Закрутилась шестеренка с полным набором зубьев, и Нил Васильевич начал объясняться вполне логично.
— Возьмем школу, — дед Паклин загнул на левой руке мизинец, — тама две лошади — Мери и Лешак. Мери считай, совсем негодная. Избалованная кобыла. Она — вроде небитой бабы. Лешак, тот бы и ничего, но старый и больной. Этот всю жизнь работал. Изработался. Возьмем сельпо. — И снова в ход пошли пальцы. — Тама четыре коня и как один бросовые. Тьфу, а не кони, — Нил Васильевич сердито сплюнул под ноги себе, — уросливые, ленивые. Эти похожи на твоего друга Евлампия, только что водку не жрут.
— Евлампий будто и ничего человек. Хороший.
— Хороший, когда спит. Возьмем милицию. Тама тоже есть жеребец. Испортили они его, запалили, три версты пробежит и в пене весь, дышит, как печка. На масленку и запрягают, раз в году — для красы. — Дед некоторое время думал сидя, потом встал и опять поднял с земли алюминиевую чашку. — Ты вот что… Ты к директору фабрики сходи. Мужик хозяйственный, удачливый человек и грамоты большой. У него и лошади нормальные. Даст, поди, хотя у него и своих просителей много.
— Кто я ему? Никто!
— И верно — никто. Но от поклона-то шею не поломаешь. Одна у тебя надежда. Ну, покедова.

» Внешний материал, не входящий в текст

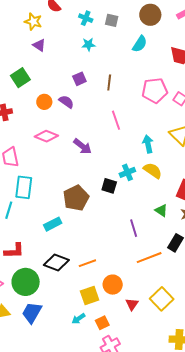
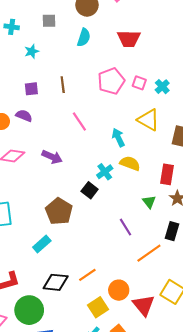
cyan cross: (86, 18) -> (12, 27), moved
purple square: (79, 79) -> (31, 89), turned 32
black square: (109, 186) -> (90, 190), turned 35
green triangle: (161, 210) -> (149, 202), turned 32
red triangle: (132, 304) -> (144, 305), size x1.6

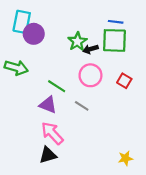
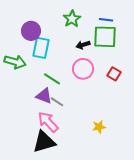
cyan rectangle: (22, 22) -> (41, 48), moved
green star: (77, 41) -> (72, 19), moved
gray line: (82, 106) -> (57, 102), moved
black triangle: (48, 155) -> (44, 142), size x1.4
yellow star: (125, 158) -> (99, 127), moved

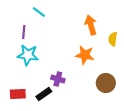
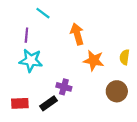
orange arrow: (91, 25) -> (77, 34), moved
yellow semicircle: (113, 39) -> (124, 57), moved

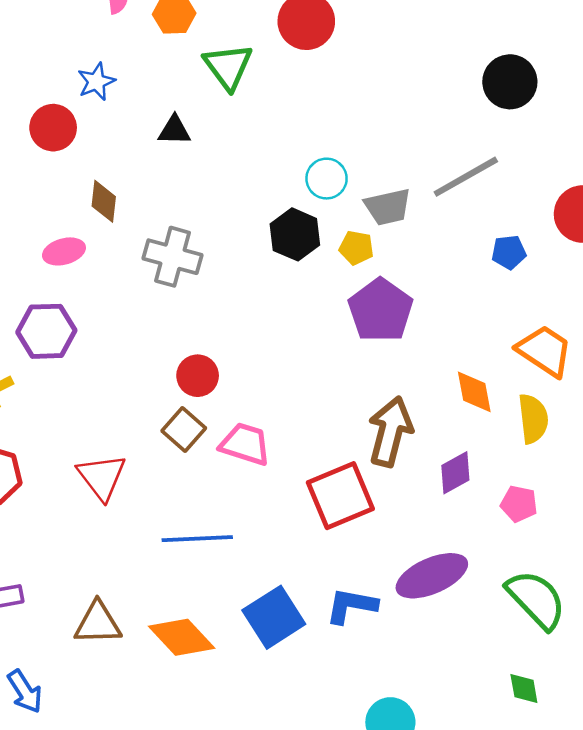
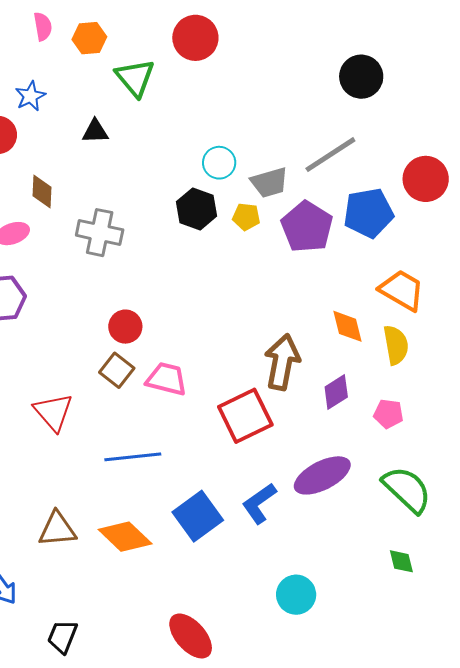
blue pentagon: (509, 252) -> (368, 213), size x1.8
purple pentagon: (380, 310) -> (307, 227), moved
blue L-shape: (351, 606) -> (259, 503), turned -42

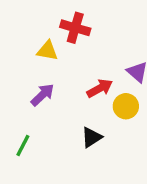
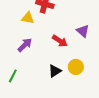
red arrow: (100, 88) -> (60, 41), turned 63
yellow circle: (126, 106) -> (76, 67), moved

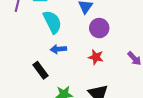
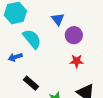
blue arrow: (58, 49) -> (15, 57), moved

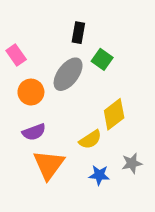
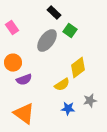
black rectangle: (78, 33) -> (54, 13), turned -56
orange circle: (31, 92) -> (13, 63), moved
orange triangle: (49, 165) -> (24, 114), moved, turned -30

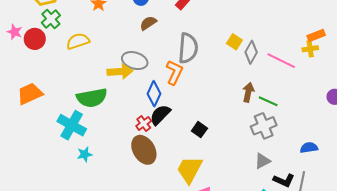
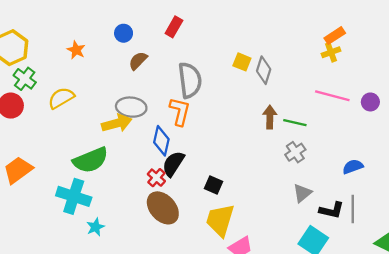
pink line: (281, 61) -> (332, 96), moved
gray cross: (264, 126) -> (295, 152), size x0.7
black square: (199, 130) -> (213, 185), moved

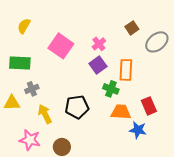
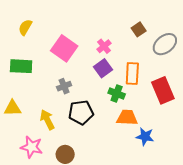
gray cross: (32, 89) -> (64, 86), moved
red rectangle: (149, 106) -> (163, 90), moved, size x1.4

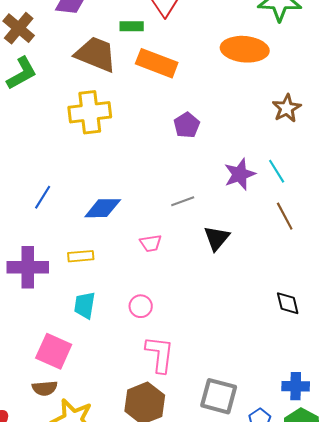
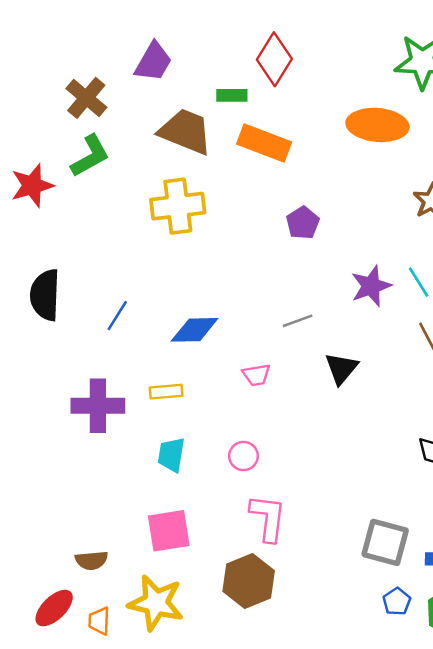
pink square: (54, 351) -> (169, 531), moved, turned -33
brown semicircle: (45, 388) -> (91, 560), moved
gray square: (219, 396) -> (385, 542), moved

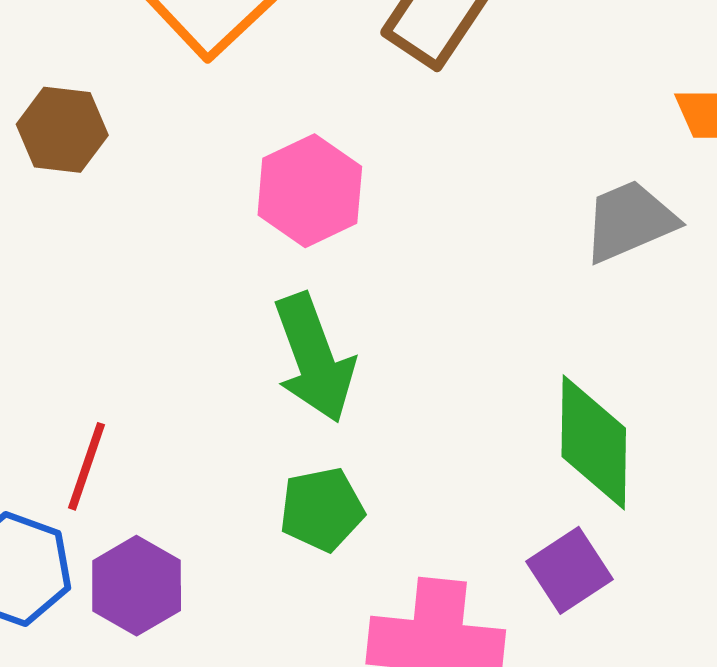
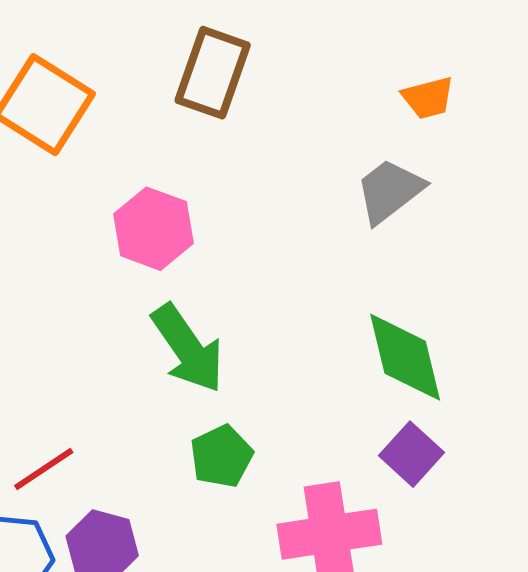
red line: (86, 466) -> (44, 469), turned 52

— До свиданья, Нил Васильевич. И спасибо.
— Не за что.
Евлампий сидел на скамейке возле школы и следил за тем, как ребятишки заливают раствором тротуарчик.
— Доски криво поставлены, — сказал Павел Иванович, усаживаясь рядом с Евлампием на теплую лавку.
Школьники устанавливали доски ребром, прислоняя их к колышкам, между досками заливали раствор, который подтаскивали носилками.
— Криво, — согласился Евлампий, но не поднялся со скамьи, чтобы поправить детей, — не моя забота, сами пусть разбираются.
Павлу Ивановичу такая позиция казалась странной, но он смолчал.
— Роман Романович у себя?
— В Томск умотал твой Роман. Председателю сельского Совета печать на стол бросил и уехал: мне, говорит, некогда, у меня, говорит, томский архив в плане. Все дела бросил на середине и умотал твой Роман Романович.
— Почему мой? Ваш он.
— Нет, твой. Городской он, в поле ветер. Увольнять его собираются. Приедет и — уволят.